Your objective:
Would you output all the data exactly as it stands?

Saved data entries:
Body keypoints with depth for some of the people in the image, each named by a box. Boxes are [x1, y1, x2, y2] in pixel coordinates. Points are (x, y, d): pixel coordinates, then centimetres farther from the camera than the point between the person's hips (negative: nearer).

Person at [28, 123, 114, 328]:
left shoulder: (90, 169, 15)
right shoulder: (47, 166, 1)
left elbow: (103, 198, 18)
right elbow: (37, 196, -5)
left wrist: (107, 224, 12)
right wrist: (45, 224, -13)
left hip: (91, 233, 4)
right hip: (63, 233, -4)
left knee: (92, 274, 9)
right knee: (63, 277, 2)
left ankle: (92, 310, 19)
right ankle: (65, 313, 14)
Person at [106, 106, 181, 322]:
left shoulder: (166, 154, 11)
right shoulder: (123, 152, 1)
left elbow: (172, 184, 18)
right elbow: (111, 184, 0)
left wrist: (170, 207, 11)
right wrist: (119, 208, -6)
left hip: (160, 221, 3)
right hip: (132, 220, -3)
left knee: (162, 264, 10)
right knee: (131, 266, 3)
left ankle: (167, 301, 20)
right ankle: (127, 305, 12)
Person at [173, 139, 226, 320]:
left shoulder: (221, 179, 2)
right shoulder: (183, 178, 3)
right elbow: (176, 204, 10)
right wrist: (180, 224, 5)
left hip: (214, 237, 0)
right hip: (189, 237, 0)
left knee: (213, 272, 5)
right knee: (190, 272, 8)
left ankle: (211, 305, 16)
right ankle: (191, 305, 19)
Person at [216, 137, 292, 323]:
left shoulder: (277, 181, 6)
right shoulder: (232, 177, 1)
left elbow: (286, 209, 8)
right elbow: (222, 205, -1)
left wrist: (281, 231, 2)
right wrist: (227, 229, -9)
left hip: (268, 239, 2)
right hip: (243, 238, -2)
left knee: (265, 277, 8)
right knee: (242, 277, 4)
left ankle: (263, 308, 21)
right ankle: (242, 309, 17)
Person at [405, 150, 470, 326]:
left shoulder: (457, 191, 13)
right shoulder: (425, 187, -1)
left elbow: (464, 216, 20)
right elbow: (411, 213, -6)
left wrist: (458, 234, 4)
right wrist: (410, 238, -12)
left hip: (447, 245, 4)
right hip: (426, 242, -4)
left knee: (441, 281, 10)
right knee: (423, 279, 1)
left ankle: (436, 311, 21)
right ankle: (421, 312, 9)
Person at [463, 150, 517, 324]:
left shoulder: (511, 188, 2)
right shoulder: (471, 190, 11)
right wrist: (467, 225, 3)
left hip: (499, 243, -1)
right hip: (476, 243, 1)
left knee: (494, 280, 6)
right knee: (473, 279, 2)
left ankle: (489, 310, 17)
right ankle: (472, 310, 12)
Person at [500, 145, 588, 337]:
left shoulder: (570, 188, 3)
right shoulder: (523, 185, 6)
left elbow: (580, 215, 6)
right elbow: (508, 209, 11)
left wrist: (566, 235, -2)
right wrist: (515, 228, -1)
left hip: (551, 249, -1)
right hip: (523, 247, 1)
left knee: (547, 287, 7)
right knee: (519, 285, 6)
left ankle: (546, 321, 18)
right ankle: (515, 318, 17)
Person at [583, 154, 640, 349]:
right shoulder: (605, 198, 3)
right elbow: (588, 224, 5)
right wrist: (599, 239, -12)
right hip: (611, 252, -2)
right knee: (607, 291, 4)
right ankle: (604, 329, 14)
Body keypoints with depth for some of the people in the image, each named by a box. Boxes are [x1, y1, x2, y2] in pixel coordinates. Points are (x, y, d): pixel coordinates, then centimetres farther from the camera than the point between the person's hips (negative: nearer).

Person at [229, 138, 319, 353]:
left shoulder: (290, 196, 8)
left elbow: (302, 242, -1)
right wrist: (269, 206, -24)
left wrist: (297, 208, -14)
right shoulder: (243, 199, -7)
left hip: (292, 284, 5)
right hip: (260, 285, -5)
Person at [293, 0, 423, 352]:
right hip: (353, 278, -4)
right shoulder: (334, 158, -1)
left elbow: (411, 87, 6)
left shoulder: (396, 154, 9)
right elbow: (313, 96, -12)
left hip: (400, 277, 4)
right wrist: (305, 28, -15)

Written solution:
Body keypoints with depth for some of the people in the image, each named by a box. Boxes are [x1, y1, x2, y2] in pixel coordinates. Points are (x, y, d): pixel coordinates, then centimetres farther from the camera than the point between the person's hips (negative: nearer).

Person at [28, 123, 114, 328]:
left shoulder: (90, 169, 15)
right shoulder: (47, 166, 1)
left elbow: (103, 198, 18)
right elbow: (37, 196, -5)
left wrist: (107, 224, 12)
right wrist: (45, 224, -13)
left hip: (91, 233, 4)
right hip: (63, 233, -4)
left knee: (92, 274, 9)
right knee: (63, 277, 2)
left ankle: (92, 310, 19)
right ankle: (65, 313, 14)
Person at [106, 106, 181, 322]:
left shoulder: (166, 154, 11)
right shoulder: (123, 152, 1)
left elbow: (172, 184, 18)
right elbow: (111, 184, 0)
left wrist: (170, 207, 11)
right wrist: (119, 208, -6)
left hip: (160, 221, 3)
right hip: (132, 220, -3)
left knee: (162, 264, 10)
right knee: (131, 266, 3)
left ankle: (167, 301, 20)
right ankle: (127, 305, 12)
Person at [173, 139, 226, 320]:
left shoulder: (221, 179, 2)
right shoulder: (183, 178, 3)
right elbow: (176, 204, 10)
right wrist: (180, 224, 5)
left hip: (214, 237, 0)
right hip: (189, 237, 0)
left knee: (213, 272, 5)
right knee: (190, 272, 8)
left ankle: (211, 305, 16)
right ankle: (191, 305, 19)
Person at [216, 137, 292, 323]:
left shoulder: (277, 181, 6)
right shoulder: (232, 177, 1)
left elbow: (286, 209, 8)
right elbow: (222, 205, -1)
left wrist: (281, 231, 2)
right wrist: (227, 229, -9)
left hip: (268, 239, 2)
right hip: (243, 238, -2)
left knee: (265, 277, 8)
right knee: (242, 277, 4)
left ankle: (263, 308, 21)
right ankle: (242, 309, 17)
Person at [405, 150, 470, 326]:
left shoulder: (457, 191, 13)
right shoulder: (425, 187, -1)
left elbow: (464, 216, 20)
right elbow: (411, 213, -6)
left wrist: (458, 234, 4)
right wrist: (410, 238, -12)
left hip: (447, 245, 4)
right hip: (426, 242, -4)
left knee: (441, 281, 10)
right knee: (423, 279, 1)
left ankle: (436, 311, 21)
right ankle: (421, 312, 9)
Person at [463, 150, 517, 324]:
left shoulder: (511, 188, 2)
right shoulder: (471, 190, 11)
right wrist: (467, 225, 3)
left hip: (499, 243, -1)
right hip: (476, 243, 1)
left knee: (494, 280, 6)
right knee: (473, 279, 2)
left ankle: (489, 310, 17)
right ankle: (472, 310, 12)
Person at [500, 145, 588, 337]:
left shoulder: (570, 188, 3)
right shoulder: (523, 185, 6)
left elbow: (580, 215, 6)
right elbow: (508, 209, 11)
left wrist: (566, 235, -2)
right wrist: (515, 228, -1)
left hip: (551, 249, -1)
right hip: (523, 247, 1)
left knee: (547, 287, 7)
right knee: (519, 285, 6)
left ankle: (546, 321, 18)
right ankle: (515, 318, 17)
Person at [583, 154, 640, 349]:
right shoulder: (605, 198, 3)
right elbow: (588, 224, 5)
right wrist: (599, 239, -12)
right hip: (611, 252, -2)
right knee: (607, 291, 4)
right ankle: (604, 329, 14)
Body keypoints with depth for some of the people in the image, each named by a box. Boxes are [x1, y1, x2, y2] in pixel coordinates. Points are (x, y, d): pixel coordinates, then centimetres farther from the camera than the point between the person's hips (negative: nearer).

Person at [229, 138, 319, 353]:
left shoulder: (290, 196, 8)
left elbow: (302, 242, -1)
right wrist: (269, 206, -24)
left wrist: (297, 208, -14)
right shoulder: (243, 199, -7)
left hip: (292, 284, 5)
right hip: (260, 285, -5)
Person at [293, 0, 423, 352]:
right hip: (353, 278, -4)
right shoulder: (334, 158, -1)
left elbow: (411, 87, 6)
left shoulder: (396, 154, 9)
right elbow: (313, 96, -12)
left hip: (400, 277, 4)
right wrist: (305, 28, -15)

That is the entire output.